There was an awkward pause. Then Pip said—
"I'm—I'm awfully sorry, sir."
Hanbury understood, and he glowed inwardly to think that the first feeling of this small boy, whose very soul was wrung by the knowledge that he had received his first chance in life and thrown it away, should be one of regret for having disappointed his teacher rather than one of commiseration for himself. Mr. Hanbury was still young and very human, and he felt glad that he had read Pip aright, and not pinned his faith to the wrong sort of boy.
"My dear man," he said, "you did exactly what I expected you to do—no more and no less. You bowled erratically and fielded splendidly." (The idea that he had fielded well had never occurred to Pip.) "I was sorry about the bowling, but I knew you must go through the experience. The best bowler in the world never remembered to bowl with his head his first match. He just did what you did—shut his eyes and plugged them in as hard as he could."

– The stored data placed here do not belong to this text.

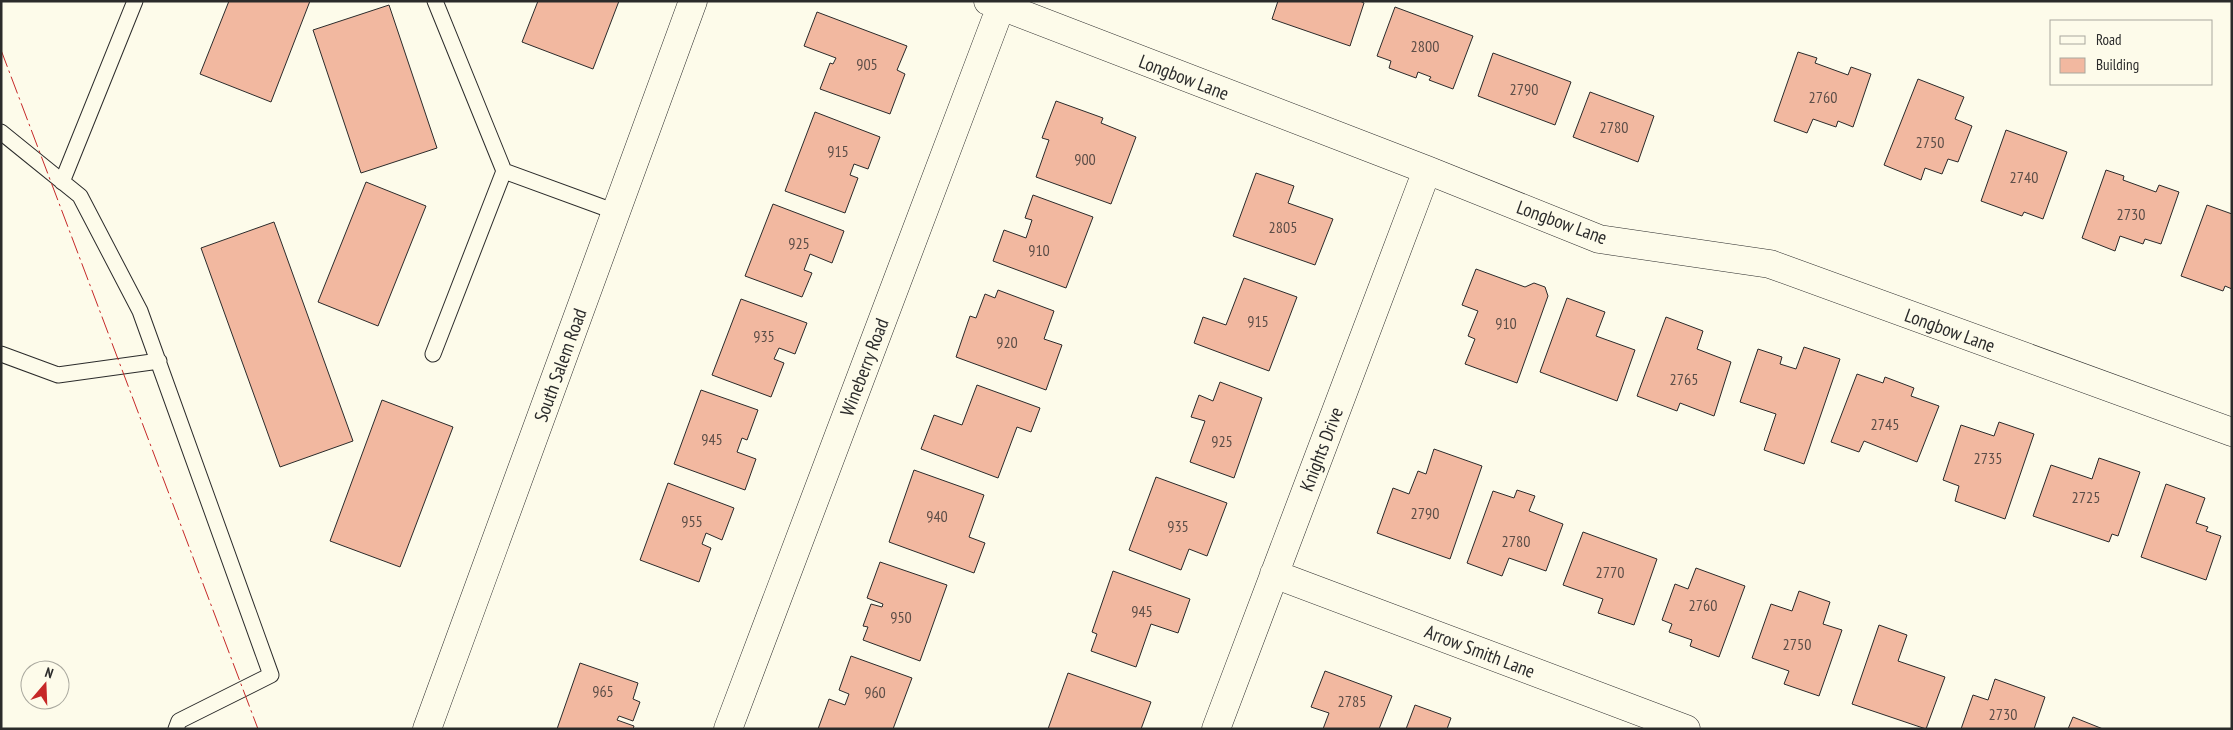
<svg xmlns="http://www.w3.org/2000/svg" width="2233" height="730" viewBox="0 0 2233 730" font-family="'PT Sans Narrow',sans-serif">
<style>
.building{fill:#f2b8a0;stroke:#2b2b2b}
.lines{fill:none;stroke-linecap:round;stroke-linejoin:round}
.lane-casing{stroke:#2b2b2b;stroke-width:17}
.street-casing{stroke:#2b2b2b;stroke-width:29}
.secondary-casing{stroke:#2b2b2b;stroke-width:29}
.lane{stroke:#fdfbea;stroke-width:15}
.street{stroke:#fdfbea;stroke-width:28}
.secondary{stroke:#fdfbea;stroke-width:28}
.power{stroke:#c62828;stroke-width:1;stroke-dasharray:18 4 2.5 4;stroke-linecap:butt}
.labels{text-anchor:middle;dominant-baseline:central;stroke-width:4;stroke-linejoin:round;paint-order:stroke}
.number-label{font-size:16px;fill:#5d4e48}
.street-label{font-size:19px;fill:#2b2b2b;stroke:#fdfbea}
</style>
<rect width="100%" height="100%" fill="#fdfbea"/>
<!-- building -->
<path class="building" d="M 229,1 L 310,1 L 271,102 L 200,74 Z
M 538,1 L 619,1 L 593,69 L 522,42 Z
M 1278,1 L 1360,1 L 1364,3 L 1350,46 L 1272,19 Z
M 389,5 L 437,148 L 361,173 L 313,30 Z
M 1395,7 L 1473,36 L 1453,89 L 1429,80 L 1431,77 L 1418,72 L 1416,78 L 1389,68 L 1391,61 L 1377,56 Z
M 817,12 L 907,46 L 897,70 L 905,74 L 890,114 L 820,89 L 830,63 L 833,64 L 836,58 L 804,46 Z
M 1798,52 L 1817,58 L 1815,63 L 1848,75 L 1851,67 L 1871,74 L 1853,127 L 1838,121 L 1836,127 L 1813,119 L 1807,133 L 1774,121 Z
M 1493,53 L 1571,82 L 1555,125 L 1478,96 Z
M 1918,79 L 1964,97 L 1955,119 L 1972,126 L 1958,162 L 1948,159 L 1942,174 L 1925,168 L 1921,180 L 1884,165 Z
M 1590,92 L 1654,116 L 1638,162 L 1573,137 Z
M 1056,101 L 1103,118 L 1101,123 L 1136,137 L 1111,204 L 1036,177 L 1049,140 L 1042,138 Z
M 815,112 L 880,137 L 868,169 L 854,164 L 850,175 L 858,178 L 845,213 L 785,191 Z
M 2006,130 L 2067,152 L 2043,219 L 2024,212 L 2022,216 L 1981,201 Z
M 2106,170 L 2124,176 L 2123,180 L 2156,192 L 2159,185 L 2179,192 L 2161,244 L 2145,239 L 2143,244 L 2120,236 L 2115,251 L 2082,238 Z
M 1256,173 L 1294,186 L 1288,203 L 1333,219 L 1315,265 L 1233,236 Z
M 366,182 L 426,206 L 378,326 L 318,302 Z
M 1033,195 L 1093,217 L 1066,288 L 993,261 L 1004,230 L 1026,238 L 1032,220 L 1025,218 Z
M 773,204 L 844,231 L 832,263 L 810,254 L 804,270 L 812,273 L 802,297 L 745,276 Z
M 2207,205 L 2232,214 L 2232,289 L 2225,286 L 2223,291 L 2181,276 Z
M 274,222 L 353,441 L 280,467 L 201,248 Z
M 1476,269 L 1525,287 L 1534,283 L 1545,287 L 1548,296 L 1517,383 L 1465,364 L 1475,339 L 1468,336 L 1478,311 L 1462,305 Z
M 1244,278 L 1297,297 L 1269,371 L 1194,343 L 1203,317 L 1226,325 Z
M 998,290 L 1054,311 L 1044,339 L 1062,345 L 1046,390 L 956,357 L 970,316 L 976,318 L 985,294 L 995,298 Z
M 1567,298 L 1605,312 L 1596,336 L 1635,350 L 1617,401 L 1540,372 Z
M 741,299 L 807,323 L 795,354 L 779,348 L 774,359 L 784,363 L 771,397 L 712,375 Z
M 1666,317 L 1703,331 L 1697,349 L 1731,362 L 1714,416 L 1680,403 L 1677,411 L 1637,396 Z
M 1804,347 L 1840,359 L 1804,464 L 1764,450 L 1776,414 L 1740,402 L 1758,349 L 1782,357 L 1780,364 L 1796,369 Z
M 1857,374 L 1883,383 L 1885,377 L 1914,388 L 1911,396 L 1939,406 L 1917,462 L 1864,441 L 1859,452 L 1831,442 Z
M 1220,382 L 1262,398 L 1234,478 L 1190,462 L 1205,421 L 1191,417 L 1199,395 L 1213,401 Z
M 977,385 L 1040,408 L 1031,432 L 1017,427 L 998,478 L 921,449 L 934,415 L 962,425 Z
M 701,390 L 758,410 L 747,440 L 742,438 L 737,452 L 756,459 L 745,490 L 674,464 Z
M 382,400 L 453,427 L 400,567 L 330,541 Z
M 1999,422 L 2034,434 L 2005,519 L 1955,501 L 1959,486 L 1943,480 L 1961,425 L 1994,436 Z
M 1434,449 L 1482,466 L 1450,559 L 1377,533 L 1393,488 L 1409,494 L 1418,471 L 1426,474 Z
M 2099,458 L 2140,472 L 2118,536 L 2112,534 L 2109,542 L 2033,516 L 2051,465 L 2092,479 Z
M 914,470 L 984,495 L 969,537 L 985,543 L 974,573 L 889,542 Z
M 1156,477 L 1227,503 L 1207,556 L 1189,549 L 1181,570 L 1129,550 Z
M 668,483 L 734,508 L 722,540 L 706,533 L 702,544 L 711,548 L 699,582 L 640,560 Z
M 2166,484 L 2205,498 L 2196,523 L 2208,527 L 2206,531 L 2221,536 L 2206,580 L 2141,557 Z
M 1517,490 L 1535,496 L 1529,511 L 1563,524 L 1546,571 L 1509,558 L 1502,576 L 1467,563 L 1493,491 L 1514,498 Z
M 1583,532 L 1657,559 L 1634,625 L 1598,613 L 1603,599 L 1563,585 Z
M 880,562 L 947,585 L 920,661 L 863,640 L 868,627 L 863,626 L 871,604 L 882,607 L 883,604 L 867,598 Z
M 1696,568 L 1745,586 L 1719,657 L 1690,646 L 1692,640 L 1669,632 L 1672,624 L 1662,620 L 1675,584 L 1688,589 Z
M 1113,571 L 1190,599 L 1178,633 L 1151,624 L 1136,667 L 1091,651 L 1097,634 L 1092,632 Z
M 1799,591 L 1830,602 L 1823,624 L 1842,630 L 1819,696 L 1784,684 L 1789,671 L 1752,658 L 1771,604 L 1792,611 Z
M 1879,625 L 1907,635 L 1898,661 L 1945,677 L 1926,729 L 1852,704 Z
M 851,656 L 912,678 L 893,729 L 818,729 L 829,699 L 845,705 L 849,694 L 839,690 Z
M 580,663 L 638,683 L 633,699 L 640,702 L 633,721 L 619,716 L 617,720 L 634,726 L 633,729 L 557,729 Z
M 1325,671 L 1392,696 L 1379,729 L 1323,729 L 1329,713 L 1311,707 Z
M 1068,673 L 1151,702 L 1141,729 L 1048,729 Z
M 1995,679 L 2045,697 L 2034,729 L 1961,729 L 1973,695 L 1988,700 Z
M 1415,705 L 1451,718 L 1447,729 L 1406,729 Z
M 2073,717 L 2103,729 L 2068,729 Z"/>
<g class="lines">
<defs>
<path id="lane" d="M 1,132 L 80,196 L 140,311 L 271,675 L 179,721 L 176,729
M 504,171 L 616,212
M 62,182 L 135,1
M 1,354 L 58,375 L 159,361
M 433,354 L 504,171 L 435,1"/>
<path id="street" d="M 988,1 L 1427,170 L 1599,239 L 1770,264 L 2232,432
M 1274,574 L 1686,729
M 728,729 L 1001,6
M 1216,729 L 1427,170"/>
<path id="secondary" d="M 427,729 L 693,1"/>
</defs>
<!-- lane casing -->
<use href="#lane" class="lane-casing"/>
<!-- street casing -->
<use href="#street" class="street-casing"/>
<!-- secondary casing -->
<use href="#secondary" class="secondary-casing"/>
<!-- lane -->
<use href="#lane" class="lane"/>
<!-- street -->
<use href="#street" class="street"/>
<!-- secondary -->
<use href="#secondary" class="secondary"/>
<!-- power -->
<path class="power" d="M 1,50 L 258,729"/>
</g>
<g class="labels">
<!-- number labels -->
<g class="number-label">
<text x="1425" y="46">2800</text>
<text x="867" y="64">905</text>
<text x="1524" y="89">2790</text>
<text x="1823" y="97">2760</text>
<text x="1614" y="127">2780</text>
<text x="1930" y="142">2750</text>
<text x="838" y="151">915</text>
<text x="1085" y="159">900</text>
<text x="2024" y="177">2740</text>
<text x="2131" y="214">2730</text>
<text x="1283" y="227">2805</text>
<text x="799" y="243">925</text>
<text x="1039" y="250">910</text>
<text x="1258" y="321">915</text>
<text x="1506" y="323">910</text>
<text x="764" y="336">935</text>
<text x="1007" y="342">920</text>
<text x="1684" y="379">2765</text>
<text x="1885" y="424">2745</text>
<text x="712" y="439">945</text>
<text x="1222" y="441">925</text>
<text x="1988" y="458">2735</text>
<text x="2086" y="497">2725</text>
<text x="1425" y="513">2790</text>
<text x="937" y="516">940</text>
<text x="692" y="521">955</text>
<text x="1178" y="526">935</text>
<text x="1516" y="541">2780</text>
<text x="1610" y="572">2770</text>
<text x="1703" y="605">2760</text>
<text x="1142" y="611">945</text>
<text x="901" y="617">950</text>
<text x="1797" y="644">2750</text>
<text x="603" y="691">965</text>
<text x="875" y="692">960</text>
<text x="1352" y="701">2785</text>
<text x="2003" y="714">2730</text>
</g>
<!-- street labels -->
<g class="street-label">
<text transform="translate(1184 77) rotate(21)">Longbow Lane</text>
<text transform="translate(1562 222) rotate(20)">Longbow Lane</text>
<text transform="translate(1950 330) rotate(20)">Longbow Lane</text>
<text transform="translate(560 365) rotate(-70)">South Salem Road</text>
<text transform="translate(864 367) rotate(-69)">Wineberry Road</text>
<text transform="translate(1321 449) rotate(-69)">Knights Drive</text>
<text transform="translate(1480 651) rotate(21)">Arrow Smith Lane</text>
</g>
</g>
<!-- border -->
<rect width="2233" height="730" fill="none" stroke="#2b2b2b" stroke-width="5"/>
<!-- legend -->
<rect x="2050" y="20" width="162" height="65" fill="#fdfbea" stroke="#a9a89e"/>
<rect x="2060" y="36" width="25" height="8" fill="#fdfbea" stroke="#a9a89e"/>
<text x="2096" y="45" font-size="15" fill="#2b2b2b">Road</text>
<rect x="2060" y="58" width="25" height="15" fill="#f2b8a0" stroke="#a9a89e"/>
<text x="2096" y="70" font-size="15" fill="#2b2b2b">Building</text>
<!-- north arrow -->
<g transform="translate(45 685) rotate(19)"><circle r="24" fill="#fdfbea" stroke="#a9a89e"/>
<path d="M0-4L9 19L0 12L-9 19Z" fill="#c62828"/>
<text y="-8" font-size="14" font-weight="bold" text-anchor="middle" fill="#2b2b2b">N</text>
</g>
</svg>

Pip nodded. That was exactly what he had done.
"That's what I meant when I told you the other day that your education was not half completed. I meant that you might be able to knock over a stump at a net all day and yet not be able to keep your head before a crowd. You will do well now you have found your feet. You fielded like a man yesterday, and you'll bowl like a demon to-morrow. I expect great things of you, so keep your tail up, young man, and—By Jove, I promised to see Mr. Mortimer before nine! Excuse me a moment."
Ham bolted from the room.
For Pip, the imperturbable, the impenetrable, was—horresco referens—in tears! After all, he was barely fifteen, and he had endured a good deal already—the quiet disappointment of Marsh, the thinly veiled scorn of the deposed Elliott, and the half-amused contempt of the rest of the house. He had taken them all in his usual impassive way, and the critics who gathered in knots after the game and condemned Marsh for putting "an absolute kid" into the House Eleven, never suspected that the "kid" in question was struggling, beneath an indifferent exterior, between an intense desire for sympathy and a stubborn determination not to show it. And so these words from his beloved Ham, from whom he had expected at the best disappointed silence, brought to his overwrought soul that relief which he so badly needed; and a large tear, trickling down his nose, warned Mr. Hanbury to remember a pressing engagement elsewhere.
Pip soon recovered.
"Lucky Ham had to go out then," he soliloquised, "or he'd have seen me blub."